The task: Output the records again verbatim.

──────────

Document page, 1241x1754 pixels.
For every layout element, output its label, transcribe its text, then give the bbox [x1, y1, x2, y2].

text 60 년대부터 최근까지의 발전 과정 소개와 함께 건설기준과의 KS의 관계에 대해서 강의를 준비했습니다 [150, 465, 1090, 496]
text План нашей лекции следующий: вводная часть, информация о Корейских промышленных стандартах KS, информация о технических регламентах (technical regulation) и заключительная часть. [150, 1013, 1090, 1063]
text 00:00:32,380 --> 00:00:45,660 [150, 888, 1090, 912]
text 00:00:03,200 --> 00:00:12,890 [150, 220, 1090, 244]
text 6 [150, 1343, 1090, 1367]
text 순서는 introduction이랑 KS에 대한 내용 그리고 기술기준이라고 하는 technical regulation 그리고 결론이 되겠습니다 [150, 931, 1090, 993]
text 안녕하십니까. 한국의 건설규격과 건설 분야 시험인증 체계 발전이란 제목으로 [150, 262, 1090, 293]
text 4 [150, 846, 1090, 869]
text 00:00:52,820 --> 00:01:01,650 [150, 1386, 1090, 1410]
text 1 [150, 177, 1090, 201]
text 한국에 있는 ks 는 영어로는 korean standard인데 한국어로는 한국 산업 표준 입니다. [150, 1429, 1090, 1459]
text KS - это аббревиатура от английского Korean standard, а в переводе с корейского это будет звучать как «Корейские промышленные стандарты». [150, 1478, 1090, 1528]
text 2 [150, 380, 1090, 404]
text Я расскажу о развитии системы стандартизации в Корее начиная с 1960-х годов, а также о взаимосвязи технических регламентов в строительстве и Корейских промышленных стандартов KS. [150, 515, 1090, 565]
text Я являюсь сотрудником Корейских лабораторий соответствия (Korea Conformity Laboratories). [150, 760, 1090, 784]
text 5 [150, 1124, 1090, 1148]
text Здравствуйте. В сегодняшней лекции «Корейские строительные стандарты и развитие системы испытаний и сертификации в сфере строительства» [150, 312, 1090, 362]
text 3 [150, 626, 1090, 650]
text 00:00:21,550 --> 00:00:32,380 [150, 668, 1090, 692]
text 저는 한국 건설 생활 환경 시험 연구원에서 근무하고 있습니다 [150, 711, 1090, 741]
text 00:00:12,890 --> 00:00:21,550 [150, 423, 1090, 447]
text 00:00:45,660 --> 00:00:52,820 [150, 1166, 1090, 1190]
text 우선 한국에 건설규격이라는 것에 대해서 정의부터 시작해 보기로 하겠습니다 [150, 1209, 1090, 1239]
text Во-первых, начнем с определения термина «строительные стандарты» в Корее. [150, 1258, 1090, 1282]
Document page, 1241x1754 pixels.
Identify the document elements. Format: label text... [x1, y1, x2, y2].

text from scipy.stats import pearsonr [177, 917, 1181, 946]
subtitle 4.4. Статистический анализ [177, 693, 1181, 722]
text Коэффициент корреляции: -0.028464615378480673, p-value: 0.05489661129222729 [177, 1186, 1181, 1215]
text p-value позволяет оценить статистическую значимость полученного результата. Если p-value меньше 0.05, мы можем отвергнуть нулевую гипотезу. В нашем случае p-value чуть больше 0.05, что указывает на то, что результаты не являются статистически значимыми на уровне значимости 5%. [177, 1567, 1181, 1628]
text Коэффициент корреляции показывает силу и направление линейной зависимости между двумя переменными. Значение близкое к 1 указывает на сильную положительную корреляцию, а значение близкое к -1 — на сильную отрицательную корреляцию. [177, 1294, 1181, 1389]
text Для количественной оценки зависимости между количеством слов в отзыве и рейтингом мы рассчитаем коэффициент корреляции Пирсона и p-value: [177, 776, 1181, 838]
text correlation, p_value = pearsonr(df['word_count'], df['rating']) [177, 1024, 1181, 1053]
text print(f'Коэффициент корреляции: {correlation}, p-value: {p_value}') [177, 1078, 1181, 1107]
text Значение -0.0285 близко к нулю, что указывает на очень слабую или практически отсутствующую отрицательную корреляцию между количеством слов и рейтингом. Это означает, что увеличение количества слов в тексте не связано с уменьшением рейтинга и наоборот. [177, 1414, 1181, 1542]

──────────

Finished exercise:
Document page, 1241x1754 pixels.
For every layout element, output its label, transcribe its text, then give the bbox [x1, y1, x2, y2].

text 60 년대부터 최근까지의 발전 과정 소개와 함께 건설기준과의 KS의 관계에 대해서 강의를 준비했습니다 [150, 465, 1090, 496]
text План нашей лекции следующий: вводная часть, информация о Корейских промышленных стандартах KS, информация о технических регламентах (technical regulation) и заключительная часть. [150, 1013, 1090, 1063]
text 00:00:32,380 --> 00:00:45,660 [150, 888, 1090, 912]
text 00:00:03,200 --> 00:00:12,890 [150, 220, 1090, 244]
text 6 [150, 1343, 1090, 1367]
text 순서는 introduction이랑 KS에 대한 내용 그리고 기술기준이라고 하는 technical regulation 그리고 결론이 되겠습니다 [150, 931, 1090, 993]
text 안녕하십니까. 한국의 건설규격과 건설 분야 시험인증 체계 발전이란 제목으로 [150, 262, 1090, 293]
text 4 [150, 846, 1090, 869]
text 00:00:52,820 --> 00:01:01,650 [150, 1386, 1090, 1410]
text 1 [150, 177, 1090, 201]
text 한국에 있는 ks 는 영어로는 korean standard인데 한국어로는 한국 산업 표준 입니다. [150, 1429, 1090, 1459]
text KS - это аббревиатура от английского Korean standard, а в переводе с корейского это будет звучать как «Корейские промышленные стандарты». [150, 1478, 1090, 1528]
text 2 [150, 380, 1090, 404]
text Я расскажу о развитии системы стандартизации в Корее начиная с 1960-х годов, а также о взаимосвязи технических регламентов в строительстве и Корейских промышленных стандартов KS. [150, 515, 1090, 565]
text Я являюсь сотрудником Корейских лабораторий соответствия (Korea Conformity Laboratories). [150, 760, 1090, 784]
text 5 [150, 1124, 1090, 1148]
text Здравствуйте. В сегодняшней лекции «Корейские строительные стандарты и развитие системы испытаний и сертификации в сфере строительства» [150, 312, 1090, 362]
text 3 [150, 626, 1090, 650]
text 00:00:21,550 --> 00:00:32,380 [150, 668, 1090, 692]
text 저는 한국 건설 생활 환경 시험 연구원에서 근무하고 있습니다 [150, 711, 1090, 741]
text 00:00:12,890 --> 00:00:21,550 [150, 423, 1090, 447]
text 00:00:45,660 --> 00:00:52,820 [150, 1166, 1090, 1190]
text 우선 한국에 건설규격이라는 것에 대해서 정의부터 시작해 보기로 하겠습니다 [150, 1209, 1090, 1239]
text Во-первых, начнем с определения термина «строительные стандарты» в Корее. [150, 1258, 1090, 1282]
Document page, 1241x1754 pixels.
Identify the document elements. Format: label text... [x1, y1, x2, y2].

text from scipy.stats import pearsonr [177, 917, 1181, 946]
subtitle 4.4. Статистический анализ [177, 693, 1181, 722]
text Коэффициент корреляции: -0.028464615378480673, p-value: 0.05489661129222729 [177, 1186, 1181, 1215]
text p-value позволяет оценить статистическую значимость полученного результата. Если p-value меньше 0.05, мы можем отвергнуть нулевую гипотезу. В нашем случае p-value чуть больше 0.05, что указывает на то, что результаты не являются статистически значимыми на уровне значимости 5%. [177, 1567, 1181, 1628]
text Коэффициент корреляции показывает силу и направление линейной зависимости между двумя переменными. Значение близкое к 1 указывает на сильную положительную корреляцию, а значение близкое к -1 — на сильную отрицательную корреляцию. [177, 1294, 1181, 1389]
text Для количественной оценки зависимости между количеством слов в отзыве и рейтингом мы рассчитаем коэффициент корреляции Пирсона и p-value: [177, 776, 1181, 838]
text correlation, p_value = pearsonr(df['word_count'], df['rating']) [177, 1024, 1181, 1053]
text print(f'Коэффициент корреляции: {correlation}, p-value: {p_value}') [177, 1078, 1181, 1107]
text Значение -0.0285 близко к нулю, что указывает на очень слабую или практически отсутствующую отрицательную корреляцию между количеством слов и рейтингом. Это означает, что увеличение количества слов в тексте не связано с уменьшением рейтинга и наоборот. [177, 1414, 1181, 1542]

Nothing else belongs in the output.